When people ask me why I think Emerson is America's greatest thinker and essayist, I have trouble explaining it. Most people are used to reading Emerson's carefully crafted essays, which scintillate with ideas and lapidary prose. You can pull out lines and paragraphs from almost any of them and think about them for days, finding fractal ideas within them that resonate in your own mind.
But what really convinced me was when I started reading his journals. First, I had read some of the books available that contain excerpts from the journals; there are several, of varying length. Then I bought a set of the 1910 edition, edited by Emerson's son Edward, and started reading them. In ten volumes, with small pages and largish print, they are only slightly better than the one-volume editions of excerpts.
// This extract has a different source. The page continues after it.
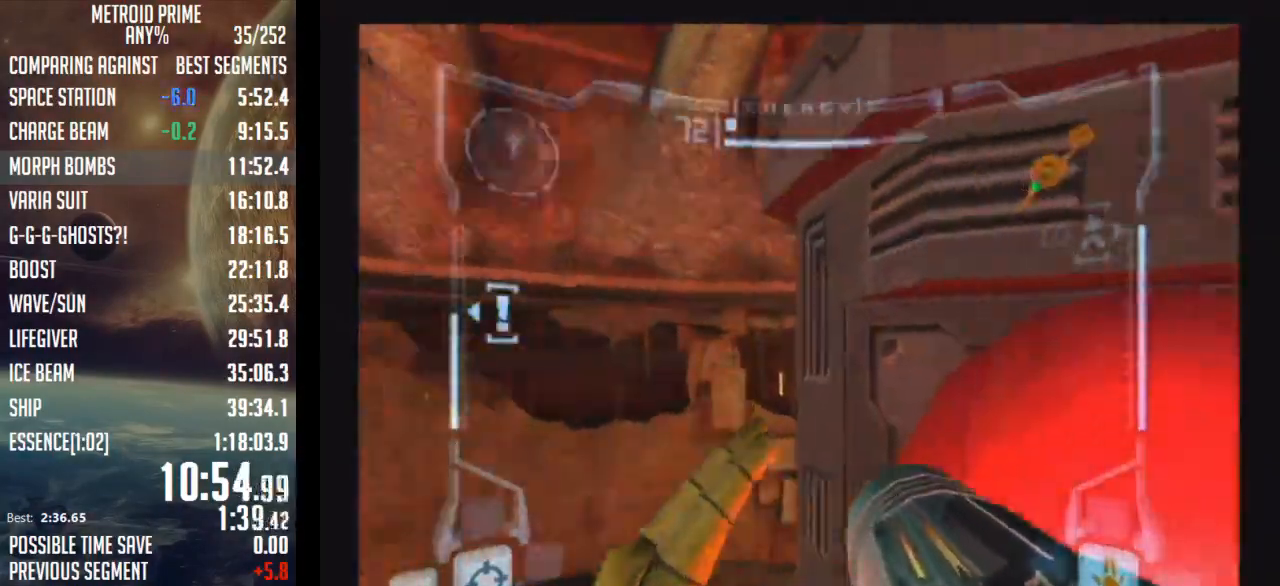
{"buttons": [], "left_stick": "left", "right_stick": "center", "events": [[50, "Y", "down"], [83, "A", "down"], [117, "Y", "up"], [117, "left_stick", "left"], [183, "A", "up"]]}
Finally, I bought the 16-volume Harvard University Press edition - a massive expense - and am currently reading them (and posting my favorite excerpts on [...]).
Reading Emerson's "private" writings - journals of this period were not diaries, but were often passed around, so Emerson knew that others would eventually read what his contained - showed me the type of thinker he really was. When he writes extemporaneously, his ideas flow more fluidly, less densely than in his essays. While he reused parts of the journal for his sermons, at first, then, later, his essays, there is a spontaneity that one doesn't find in the published works.
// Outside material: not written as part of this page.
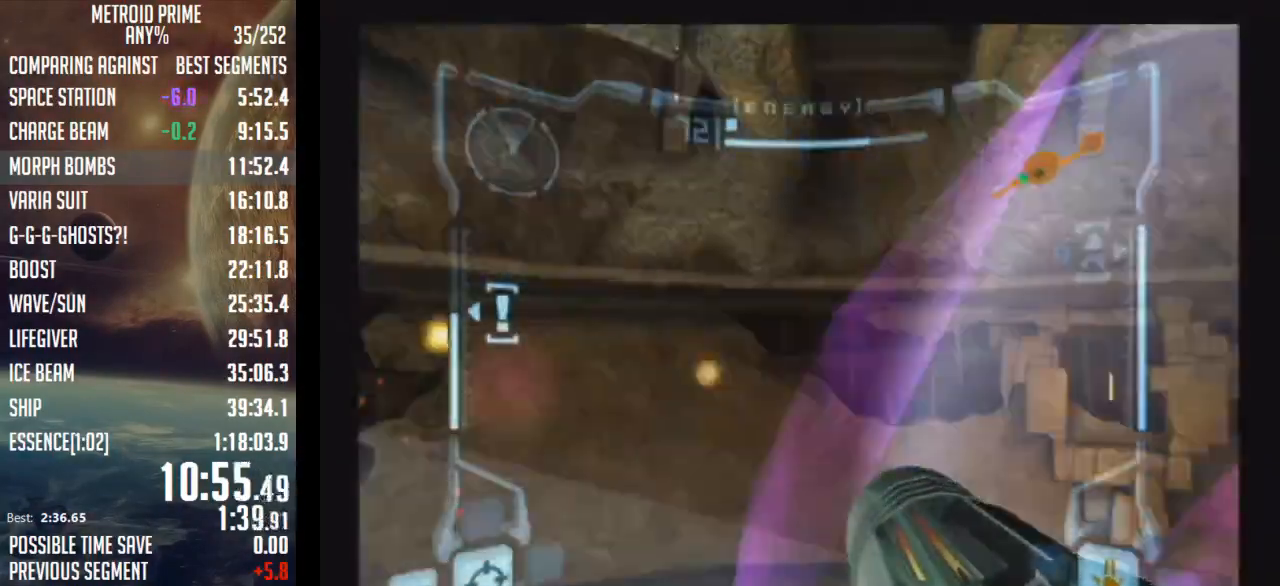
{"buttons": ["A", "L1"], "left_stick": "down-right", "right_stick": "center", "events": [[117, "B", "down"], [150, "left_stick", "down-left"], [250, "B", "up"], [283, "L1", "down"], [333, "left_stick", "down-right"], [483, "A", "down"]]}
So this Library of America edition is a boon for anyone wanting to discover Emerson's journals. I'm a big fan of the LoA books, for their choice of authors, and the quality and readability of the books themselves. These two volumes are my choice for bedside reading, and, while they only include some 1/6 of the full journals, that is more than enough for most people. (With the price of the HUP edition, affordability is another criterion to take into account.)
If you fall under Emerson's charm, these may end up being books that you read over and over, either starting over from the beginning each time you get to the end, or just dipping into them from time to time. Lawrence Rosenwald has made a judicious selection of journal entries, giving these two volumes a feeling of completeness, even if they are but a fraction of the whole.
Those wanting to go further might want to pick up (or borrow from a library), the obscenely expensive Emerson and the Art of the Diary, which looks at Emerson's production of his journals, and looks at journal writing in general. It's a fine handbook to accompany these two volumes. If only OUP would release an affordable paperback edition of the book, more readers of the journals would be likely to buy it.